De winnaar van de Pritzker Prize,Rafael Moneo, bezorgde het land eerder dit jaar zijn bekendste galerie van de 21ste eeuw. De uitbouw van Madrids Prado ter waarde van zo’n 150 miljoen euro is een staaltje van onvervalste genialiteit. Eens voorbij het stedelijke karakter van de buitenmuren wordt de magie aan de bezoeker geopenbaard. Uit de ongecompliceerde plechtstatigheid van de uitbouw straalt vakmanschap en robuustheid, terwijl de kunst zelf een nieuw, overtuigend bescheiden platform kreeg.

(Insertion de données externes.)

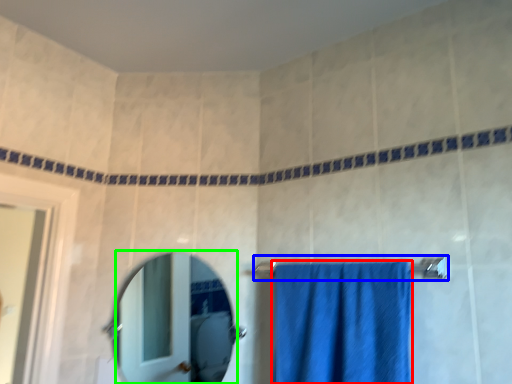
Question: Which object is positioned farthest from towel (highlighted by a red box)? Select from towel bar (highlighted by a blue box) and mirror (highlighted by a green box).

Choices:
 (A) towel bar
 (B) mirror

Answer: (B)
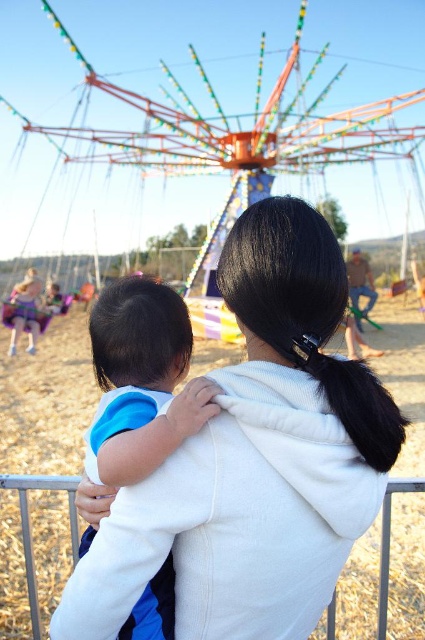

Madrid zag ook haar andere grote galerie, de Museo Nacional Centro de Arte, niet over het hoofd. De uitbouw daarvan van de hand van Jean Nouvel werd voltooid in 2005. Het meest verbluffende en vernieuwende aspect hier is misschien wel de weerspiegelende bedekking die boven het centrale atrium ”zweeft”, waardooreen publieke ruimte werd gecreëerd met een prachtig uitzicht over de stad.

Ondertussen, terug in Valencia, is het Institut Valencia d’Art Modern klaar voor zijn eigen uitbreiding. De Japanse architecten Kazuyo Seijima en Nishizawa tekenden een extra auditorium, restaurant en kantoren die zullen baden in wit, en die licht, wind en zelfs regen zullen binnenlaten.

Spanje pakt eindelijk de problemen in zijn steden aan en niet zonder verbeelding!